UC San Diego

Purpose

To investigate the relationship between macular ganglion cell-inner plexiform layer (mGCIPL) thickness and estimated macular retinal ganglion cell (RGC) counts in glaucoma.

Design

Observational cohort study.

Participants

Cross-sectional study of 77 healthy, 154 glaucoma suspect, and 159 glaucomatous eyes from the Diagnostic Innovations in Glaucoma Study.

Methods

All eyes underwent 24-2 standard automated perimetry (SAP) and optic nerve and macular imaging using high-definition optical coherence tomography (OCT). The total number of RGCs was estimated using a previously described model that uses SAP and OCT circumpapillary retinal nerve fiber layer (cpRNFL) measurements.
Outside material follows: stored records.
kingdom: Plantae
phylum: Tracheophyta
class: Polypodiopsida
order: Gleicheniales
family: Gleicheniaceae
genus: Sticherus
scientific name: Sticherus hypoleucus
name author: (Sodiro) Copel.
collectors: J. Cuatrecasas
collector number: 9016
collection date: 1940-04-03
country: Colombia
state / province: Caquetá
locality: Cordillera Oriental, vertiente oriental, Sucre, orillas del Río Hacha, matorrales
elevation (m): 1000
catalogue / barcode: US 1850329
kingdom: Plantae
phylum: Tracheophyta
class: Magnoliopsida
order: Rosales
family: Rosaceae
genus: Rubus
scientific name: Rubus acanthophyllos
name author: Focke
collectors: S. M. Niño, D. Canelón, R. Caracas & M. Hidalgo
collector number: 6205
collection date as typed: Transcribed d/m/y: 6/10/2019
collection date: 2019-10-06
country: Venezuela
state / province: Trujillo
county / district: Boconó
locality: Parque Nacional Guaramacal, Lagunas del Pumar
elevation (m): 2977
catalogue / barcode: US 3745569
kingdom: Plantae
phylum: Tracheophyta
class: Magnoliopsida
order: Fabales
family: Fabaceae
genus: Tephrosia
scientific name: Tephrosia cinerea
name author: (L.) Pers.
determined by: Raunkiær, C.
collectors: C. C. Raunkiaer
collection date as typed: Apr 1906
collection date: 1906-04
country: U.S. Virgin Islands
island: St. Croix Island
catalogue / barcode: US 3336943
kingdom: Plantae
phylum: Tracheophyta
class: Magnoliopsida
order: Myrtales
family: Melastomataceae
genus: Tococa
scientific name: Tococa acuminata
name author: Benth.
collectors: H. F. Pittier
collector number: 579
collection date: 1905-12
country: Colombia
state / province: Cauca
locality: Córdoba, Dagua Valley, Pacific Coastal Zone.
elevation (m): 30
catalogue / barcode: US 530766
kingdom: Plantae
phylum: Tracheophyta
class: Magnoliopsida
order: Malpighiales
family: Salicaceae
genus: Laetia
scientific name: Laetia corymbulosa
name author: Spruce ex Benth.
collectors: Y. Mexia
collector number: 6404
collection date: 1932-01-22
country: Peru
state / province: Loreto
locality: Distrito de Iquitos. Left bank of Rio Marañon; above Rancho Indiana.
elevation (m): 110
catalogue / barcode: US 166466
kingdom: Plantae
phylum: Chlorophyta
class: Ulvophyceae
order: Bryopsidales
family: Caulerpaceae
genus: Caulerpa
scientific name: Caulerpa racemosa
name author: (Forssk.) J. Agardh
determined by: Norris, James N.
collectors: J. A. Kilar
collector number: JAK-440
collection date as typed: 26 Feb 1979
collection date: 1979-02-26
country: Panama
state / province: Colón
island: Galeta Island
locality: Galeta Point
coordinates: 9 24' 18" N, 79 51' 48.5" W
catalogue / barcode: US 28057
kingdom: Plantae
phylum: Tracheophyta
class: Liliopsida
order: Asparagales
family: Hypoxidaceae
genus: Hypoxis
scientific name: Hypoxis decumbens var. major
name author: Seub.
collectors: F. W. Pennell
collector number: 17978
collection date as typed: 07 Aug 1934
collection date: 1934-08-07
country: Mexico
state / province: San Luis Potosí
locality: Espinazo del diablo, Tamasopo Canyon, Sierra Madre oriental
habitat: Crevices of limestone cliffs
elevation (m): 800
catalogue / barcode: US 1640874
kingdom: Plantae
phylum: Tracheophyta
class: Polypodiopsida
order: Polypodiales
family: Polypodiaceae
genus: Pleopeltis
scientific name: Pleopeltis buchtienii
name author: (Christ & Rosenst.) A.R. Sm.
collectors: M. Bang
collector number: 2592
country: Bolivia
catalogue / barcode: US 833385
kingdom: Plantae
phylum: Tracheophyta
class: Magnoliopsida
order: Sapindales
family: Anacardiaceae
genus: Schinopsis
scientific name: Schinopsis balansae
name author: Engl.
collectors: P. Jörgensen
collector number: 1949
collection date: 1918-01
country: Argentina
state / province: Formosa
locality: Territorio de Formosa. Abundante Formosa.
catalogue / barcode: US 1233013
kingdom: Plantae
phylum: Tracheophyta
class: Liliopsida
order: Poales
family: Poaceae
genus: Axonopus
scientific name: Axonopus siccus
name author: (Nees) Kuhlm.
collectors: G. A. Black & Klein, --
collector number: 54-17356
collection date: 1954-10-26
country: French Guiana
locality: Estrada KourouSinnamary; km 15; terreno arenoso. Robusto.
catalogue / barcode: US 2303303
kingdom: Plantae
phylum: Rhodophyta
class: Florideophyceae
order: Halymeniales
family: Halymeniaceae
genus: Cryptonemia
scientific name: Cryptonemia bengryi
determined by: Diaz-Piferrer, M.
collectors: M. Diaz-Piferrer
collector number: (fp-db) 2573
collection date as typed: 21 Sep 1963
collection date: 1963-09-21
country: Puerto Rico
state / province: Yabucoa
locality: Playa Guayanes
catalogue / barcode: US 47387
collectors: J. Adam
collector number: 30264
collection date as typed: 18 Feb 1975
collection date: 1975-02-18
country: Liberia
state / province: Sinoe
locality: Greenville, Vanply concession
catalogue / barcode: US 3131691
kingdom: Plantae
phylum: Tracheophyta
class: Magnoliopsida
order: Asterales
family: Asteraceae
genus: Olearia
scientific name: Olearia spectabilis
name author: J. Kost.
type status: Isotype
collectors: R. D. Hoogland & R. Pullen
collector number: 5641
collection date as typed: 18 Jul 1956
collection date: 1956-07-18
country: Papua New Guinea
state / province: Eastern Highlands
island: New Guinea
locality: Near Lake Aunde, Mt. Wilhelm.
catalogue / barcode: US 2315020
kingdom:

The number of macular RGCs was estimated from the temporal cpRNFL and SAP test points within the central 10°.

Main outcome measures

The correlation between mGCIPL thickness and estimates of macular RGC counts.

Results

The average estimated macular RGC count in glaucomatous eyes was 306 010 ± 109 449 cells, which was significantly lower than the estimate of 520 678 ± 106 843 cells in healthy eyes (P < 0.001). Glaucomatous eyes had 41% fewer estimated macular RGCs than healthy eyes and suspects had 21% fewer estimated macular RGCs. There was strong correlation between estimated macular RGC counts and mGCIPL thickness (R(2) = 0.67; P < 0.001). Macular RGC counts performed better than average mGCIPL thickness in discriminating healthy and glaucomatous eyes with receiver operating characteristic curve areas of 0.873 and 0.775, respectively (P = 0.015).

Conclusions

The strong association between estimated macular RGC counts and mGCIPL thickness and the better diagnostic performance of the macular RGC counts compared with mGCIPL thickness provides further evidence that estimates of RGC number from cpRNFL thickness and SAP sensitivity can be used to assess neural losses in glaucoma.